At one point this week I probably looked like a one-man scene from Mr Robot, blasting DJ Shadow, stabbing a screwdriver through a spindle-full of CD-Rs and DVD-Rs before throwing them out.
I certainly hadn’t been able to read them (disc rot is a thing: if you have some old burned DVDs and CDs on a shelf somewhere, you’d be well advised to grab the data off them if you are still able to), but I obviously didn’t want anyone else to be able to either.
So: Stab. Stab. Stab.
It was fun seeing how different discs responded to each stab: some all but shattered, while others kind of just split in a neat single crack from the centre to the edge. The more annoying ones sort of absorbed the screwdriver I was using and just pierced a tiny hole, with the tool needing to be extracted with some force and re-punched again. Anyway. That was a satisfying exercise.
And in other data retrieval exercises this week, I grabbed an old hard drive and copied over my iTunes library circa 2012 with a view to copying some high bitrate album rips across to my phone’s memory. Anything 320kbps or above (or 256kbps VBR) is fair game, and I only want the kind of ‘greatest hits’ of special albums that I can’t be without.
This led me to wondering what albums have been released since then that I have streamed to death on Spotify, but not gotten round to purchasing. I don’t think I’m in the minority in saying there will be a lot. So it would be cool to get last.fm to spit out a list of records I’ve spun from Spotify more than a handful of times, with links for where best to ethically purchase my own copy.

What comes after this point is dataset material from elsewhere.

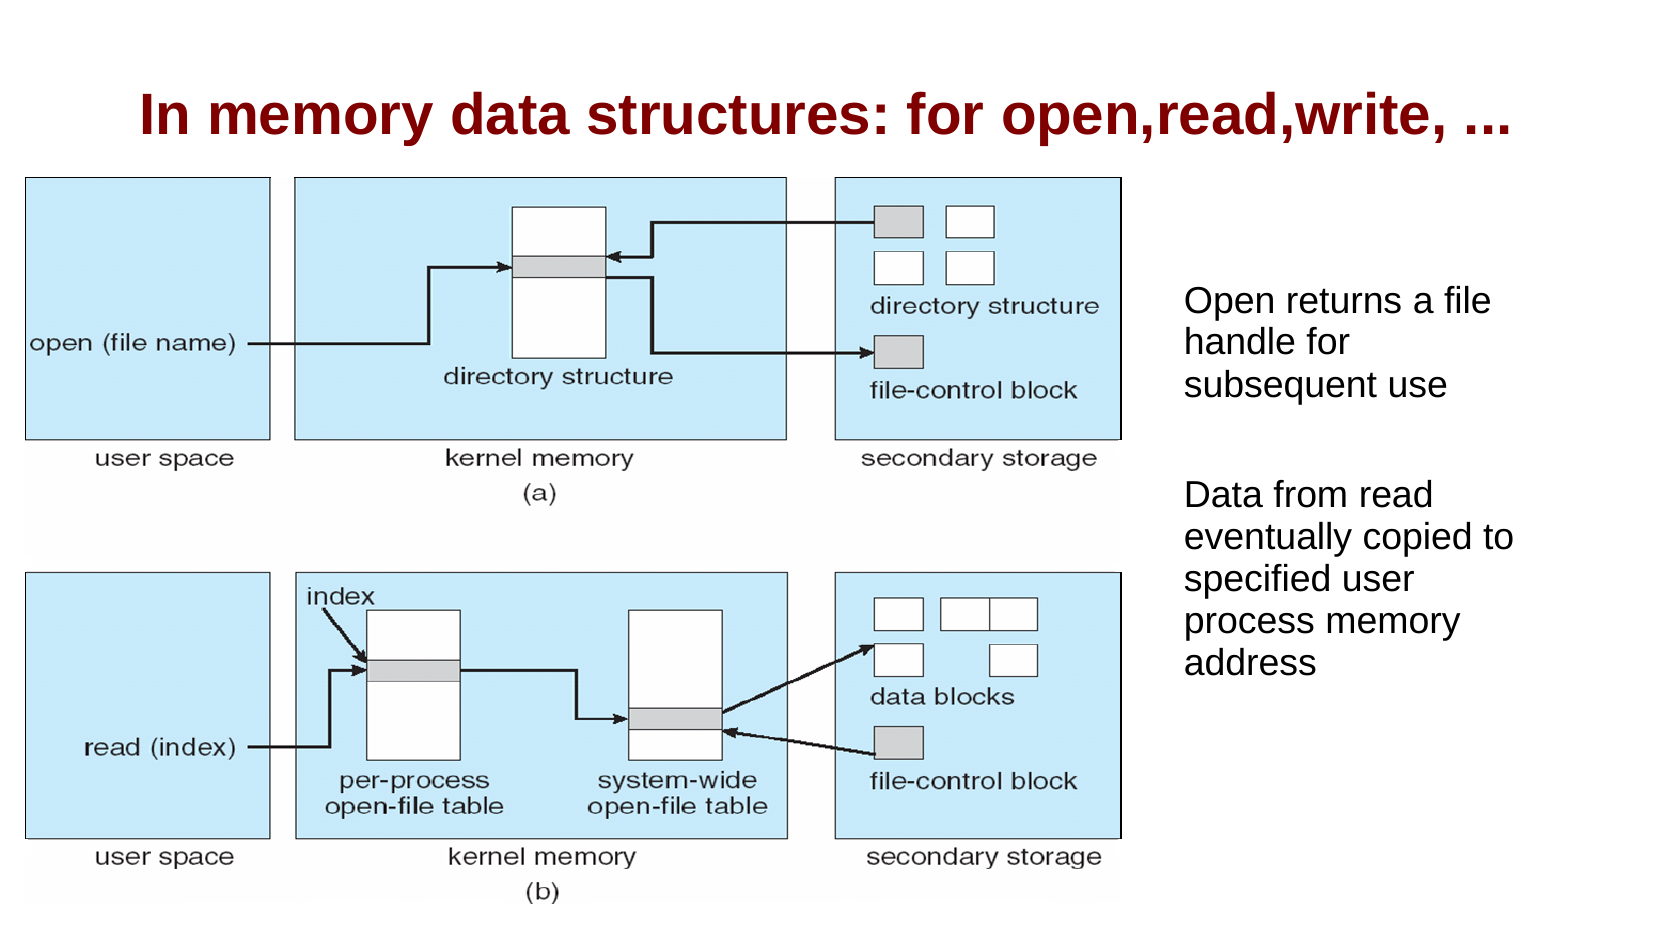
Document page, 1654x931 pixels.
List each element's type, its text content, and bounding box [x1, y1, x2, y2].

text_box Open returns a file handle for subsequent use Data from read eventually copied to specified user process memory address [1169, 271, 1548, 651]
title In memory data structures: for open,read,write, ... [82, 36, 1571, 193]
picture [25, 177, 1122, 906]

This ransacking of my old iTunes library brought some curiosities. I knew that a handful of my album rips had been done at very high bitrate – whether lossless or 320kbps AAC – and that these had been prioritised by the same criteria as above: albums I couldn’t live without.
I was therefore stumped to find that my copy of Radiohead’s In Rainbows was a 160kbps MP3. 😱! I then got to thinking why this would be and, lo and behold, this was the original format I’d purchased it in on release day:
So that was interesting. In more recent years I’ve listened to this either via Spotify or vinyl, so I don’t feel too short changed at having such a low quality rip of the album on my computer as I just wasn’t using it.
I don’t know now (though a trip to the Wayback Machine would probably answer this) if higher bitrate versions were available as well. I’m sure they were, but I expect you had to pay more (this was, remember, one of the first high profile ‘pay what you want’ digital releases), and I was a Radiohead newbie back then.
In fact, having got swept up in the hype of the impending release of In Rainbows, I listened to OK Computer for the first time the evening before IR‘s release.
And finally, this weekend was mostly doing family things, which mostly meant eating and drinking well, but also meant I did Hampstead Heath Parkrun for the first time in a while, and I managed to get a PB for this route. Very pleased with that – as is so often the case I was not feeling it beforehand, but was merely ‘up for it’, and I still managed to achieve something to be be proud of. So that was nice.